Lebanese suffering on STL stage: narrating violence for the international community
One can criticize many things about the special Tribunal for Lebanon’s, about it being politicized, somewhat meaningless and absurd in the light of the weekly explosions that have become a matter of mundane occurrences in Lebanon. But what undeniably interesting about this tribunal is that it offers Lebanese a humanitarian and international recognition of their suffering by turning them into witnesses of violence.
For the first time in the history of Lebanon, Lebanese (granted, a selected few) are invited to sit and talk in a court of law, whether in person or through video teleconference, to an international and Lebanese audience about their suffering and loss from the 2005 explosion. While acting as witnesses of violence itself, and of their own suffering, the Lebanese are asked questions by both the prosecutor and the defense lawyers. This act of witnessing and narrating suffering invites Lebanese to frame their encounter with violence in an international discourse that (re)defines what it means to be human, what it means to suffer, how to prove your suffering physically and psychologically and how to speak about violence.
Not only that, the Lebanese, for the first time (Although I vaguely remember a quite similar international “Remy Bandali” moment in the 80s), are getting a taste of what it means to have the international community, our Alma mater, recognize, register and record, sometimes quite specifically and scientifically, their suffering, for the purpose, we are told, of attaining justice and retribution from violence.
By narrating their suffering on the international stage of law, those few and selected Lebanese communicate the most intimate details of the loved ones they lost from the explosion. Whether they suffered unfathomably before they died, how their sudden death affected their family and kins, how long it took for the family to find the body, the types of psychosomatic diseases that afflicted them after their loss, صhow did they broke the news to their parents, how hard it was to grieve for them, etc… Watching one witness after another, I do not feel like I am intruding on their lives or that I am being a peeping shamshoumah, snooping around for dirt about their suffering. Their heartbreaking stories are familiar and close to home. I listen to their stories and cry sometimes. I look at them on their international “stage”, sitting between two STL flags, with their headphones on their heads, trying very hard to deliver “the truth” and answering the questions of both lawyers and judges.
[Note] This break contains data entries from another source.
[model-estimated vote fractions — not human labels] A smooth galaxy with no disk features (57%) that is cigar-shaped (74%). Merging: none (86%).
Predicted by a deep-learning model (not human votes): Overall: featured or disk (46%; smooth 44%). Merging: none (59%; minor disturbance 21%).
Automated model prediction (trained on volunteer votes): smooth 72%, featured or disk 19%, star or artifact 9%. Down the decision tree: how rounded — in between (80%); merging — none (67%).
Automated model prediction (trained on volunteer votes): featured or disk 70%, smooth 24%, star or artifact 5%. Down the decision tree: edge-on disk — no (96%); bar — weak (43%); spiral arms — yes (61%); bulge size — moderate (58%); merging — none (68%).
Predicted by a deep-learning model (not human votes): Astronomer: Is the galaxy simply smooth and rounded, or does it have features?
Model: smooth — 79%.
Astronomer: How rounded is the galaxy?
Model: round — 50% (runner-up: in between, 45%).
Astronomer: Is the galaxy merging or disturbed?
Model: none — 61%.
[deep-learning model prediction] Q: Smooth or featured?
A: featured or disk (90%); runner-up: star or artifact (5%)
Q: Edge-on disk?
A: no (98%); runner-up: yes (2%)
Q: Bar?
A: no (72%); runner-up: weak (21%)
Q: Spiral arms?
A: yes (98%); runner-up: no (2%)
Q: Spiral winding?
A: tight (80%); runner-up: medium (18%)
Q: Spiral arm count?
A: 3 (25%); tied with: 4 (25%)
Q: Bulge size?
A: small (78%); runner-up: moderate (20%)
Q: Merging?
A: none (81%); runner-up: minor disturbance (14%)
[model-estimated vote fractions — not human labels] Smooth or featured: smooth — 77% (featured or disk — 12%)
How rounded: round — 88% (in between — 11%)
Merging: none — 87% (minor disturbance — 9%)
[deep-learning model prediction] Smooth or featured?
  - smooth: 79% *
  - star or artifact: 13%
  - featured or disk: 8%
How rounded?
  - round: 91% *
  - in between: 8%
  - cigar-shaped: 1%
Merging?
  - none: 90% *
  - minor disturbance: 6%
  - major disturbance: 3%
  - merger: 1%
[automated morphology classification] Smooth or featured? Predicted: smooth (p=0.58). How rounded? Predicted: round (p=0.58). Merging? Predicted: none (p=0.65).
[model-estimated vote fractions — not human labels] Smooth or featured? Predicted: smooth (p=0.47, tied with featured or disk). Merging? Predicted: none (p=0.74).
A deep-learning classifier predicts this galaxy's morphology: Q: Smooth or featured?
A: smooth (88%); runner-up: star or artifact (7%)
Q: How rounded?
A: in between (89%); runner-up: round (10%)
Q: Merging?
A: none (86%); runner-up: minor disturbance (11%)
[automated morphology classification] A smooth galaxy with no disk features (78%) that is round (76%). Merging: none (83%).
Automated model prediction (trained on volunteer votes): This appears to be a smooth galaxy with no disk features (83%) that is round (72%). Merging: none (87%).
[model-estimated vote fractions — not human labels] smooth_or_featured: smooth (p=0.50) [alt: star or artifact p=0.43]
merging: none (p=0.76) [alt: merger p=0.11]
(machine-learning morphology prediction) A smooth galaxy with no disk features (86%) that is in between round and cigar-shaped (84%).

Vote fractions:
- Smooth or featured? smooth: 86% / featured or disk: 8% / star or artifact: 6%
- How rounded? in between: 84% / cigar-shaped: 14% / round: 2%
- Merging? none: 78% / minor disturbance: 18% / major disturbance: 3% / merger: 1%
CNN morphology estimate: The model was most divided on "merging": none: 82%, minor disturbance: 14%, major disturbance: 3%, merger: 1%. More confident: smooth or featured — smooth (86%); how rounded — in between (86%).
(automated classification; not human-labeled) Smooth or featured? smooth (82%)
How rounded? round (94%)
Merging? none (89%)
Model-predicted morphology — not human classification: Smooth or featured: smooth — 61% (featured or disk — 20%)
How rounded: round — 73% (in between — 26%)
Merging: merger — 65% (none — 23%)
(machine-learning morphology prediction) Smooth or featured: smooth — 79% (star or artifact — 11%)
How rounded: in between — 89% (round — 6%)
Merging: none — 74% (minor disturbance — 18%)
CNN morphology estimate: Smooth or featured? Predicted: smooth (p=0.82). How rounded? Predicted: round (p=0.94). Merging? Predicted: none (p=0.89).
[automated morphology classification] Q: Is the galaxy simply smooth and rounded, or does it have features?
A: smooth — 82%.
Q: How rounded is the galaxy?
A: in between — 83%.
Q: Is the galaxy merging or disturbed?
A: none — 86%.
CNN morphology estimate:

These suffering narratives very quickly became quite uncanny. They were both simultaneously familiar and quite disturbing and unfathomable. Suddenly, I feel jealous of their cathartic speech . Why do they get to act out their suffering? I can’t shake this overwhelming feeling of jealousy. I start thinking about the other families from recent explosions, families who lost loved ones during the street fights of 2008, the 2006 war, or the series of explosions that hit Lebanon after the 2005 explosion. I think about the civil war and all the people who lost loved ones, all the injured, the mutilated, the trembling ones, and all the innumerable horrid stories left untold and unrecognized . I am sure they are jealous too, I think..
It seems to me that in Lebanon, there is this unspoken cultural convention: talking about and narrative your own suffering from violence is not celebrated. It might be tolerated if one is going to admit that “everyone else has suffered as well”. Everyone has suffered in Lebanon because violence, although does not equally hit all social strata, is so entangled in our everyday life, is so constantly anticipated , expected and awaited, that we seem to constantly suffer with each other in silence.
While watching the witnesses talk about their brothers and fathers, and describe their mutilated bodies in the explosion scene, I could not remember how life continued after this explosion, I could not imagine how people picked up the pieces, literally and figuratively, and went on living. I could not remember how we all survived at the edge of life. But then again, we have been doing that for a long time. When the country is on the palm of the demon, its people must remain very very quiet. Their bodies must remain still, they must function the same way everyday. Everything must keep very still so that not to upset the demon. So we keep waking up and going to work, then go back home. We keep walking, taking services, eating, drinking coffee, drinking whiskey and chatting. As if nothing is the matter. We slowly forget previous explosions. there are so many now anyway. We must forget and anticipate future ones.
it is the smart thing to do, when you’re on the palm of a demon.